→ **Description of the task**: All lines below must be repeated exactly, with the pictures omitted.

→ **Stored data**:

__________________________________________________

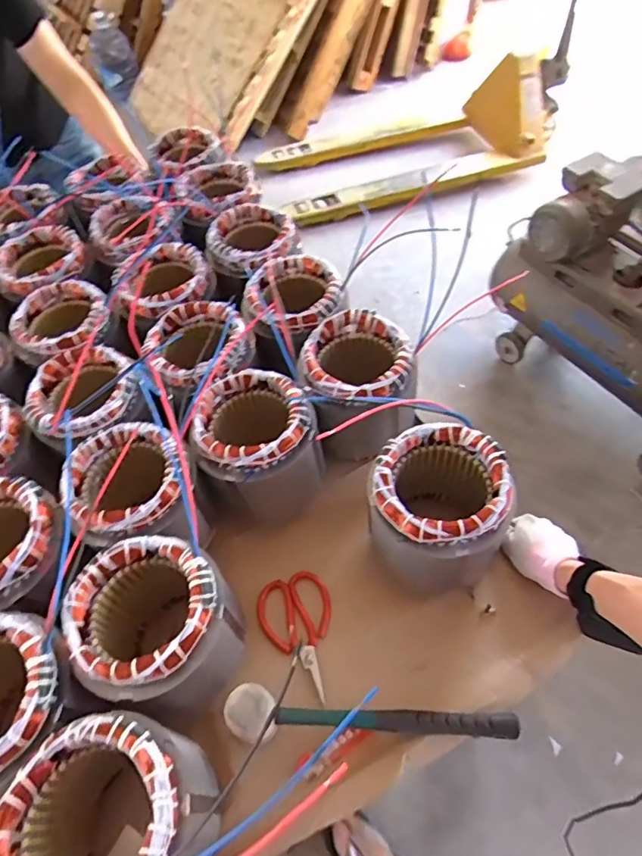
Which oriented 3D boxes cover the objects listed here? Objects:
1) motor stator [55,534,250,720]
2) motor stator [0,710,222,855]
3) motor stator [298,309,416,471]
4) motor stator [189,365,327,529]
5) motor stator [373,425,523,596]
[{"bbox_3d":[-0.168,0.207,0.537,0.149,0.125,0.143,-2,53,3],"label":"motor stator"},{"bbox_3d":[-0.175,0.338,0.445,0.150,0.142,0.137,-2,53,3],"label":"motor stator"},{"bbox_3d":[0.050,-0.042,0.718,0.140,0.180,0.146,-2,53,3],"label":"motor stator"},{"bbox_3d":[-0.080,0.037,0.676,0.141,0.174,0.138,-2,53,3],"label":"motor stator"},{"bbox_3d":[0.134,0.098,0.595,0.138,0.158,0.134,-2,53,3],"label":"motor stator"}]

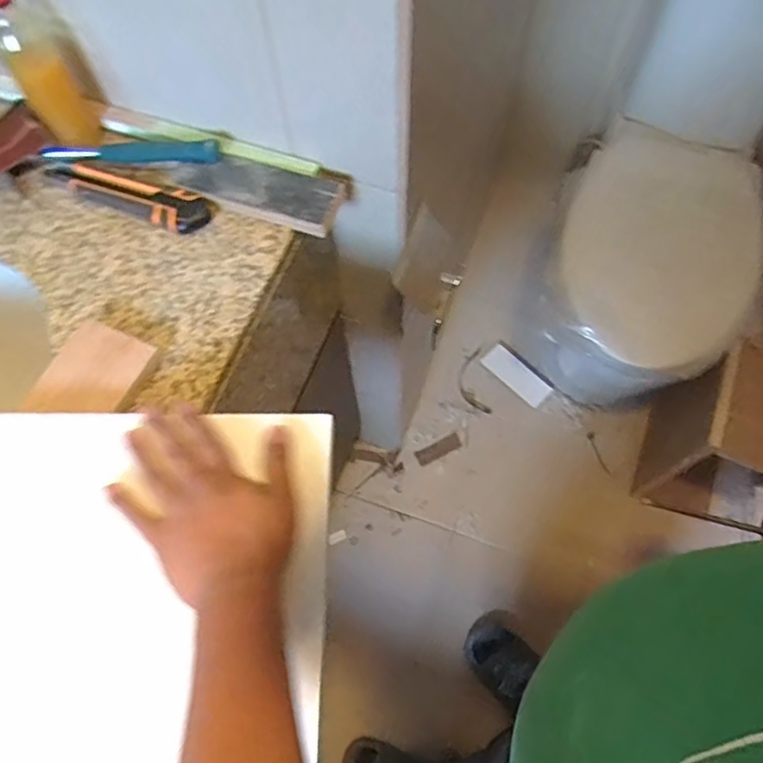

__________________________________________________

→ **Answer to this exercise**:
Which oriented 3D boxes cover the objects listed here? Objects:
1) motor stator [55,534,250,720]
2) motor stator [0,710,222,855]
3) motor stator [298,309,416,471]
4) motor stator [189,365,327,529]
5) motor stator [373,425,523,596]
[{"bbox_3d":[-0.168,0.207,0.537,0.149,0.125,0.143,-2,53,3],"label":"motor stator"},{"bbox_3d":[-0.175,0.338,0.445,0.150,0.142,0.137,-2,53,3],"label":"motor stator"},{"bbox_3d":[0.050,-0.042,0.718,0.140,0.180,0.146,-2,53,3],"label":"motor stator"},{"bbox_3d":[-0.080,0.037,0.676,0.141,0.174,0.138,-2,53,3],"label":"motor stator"},{"bbox_3d":[0.134,0.098,0.595,0.138,0.158,0.134,-2,53,3],"label":"motor stator"}]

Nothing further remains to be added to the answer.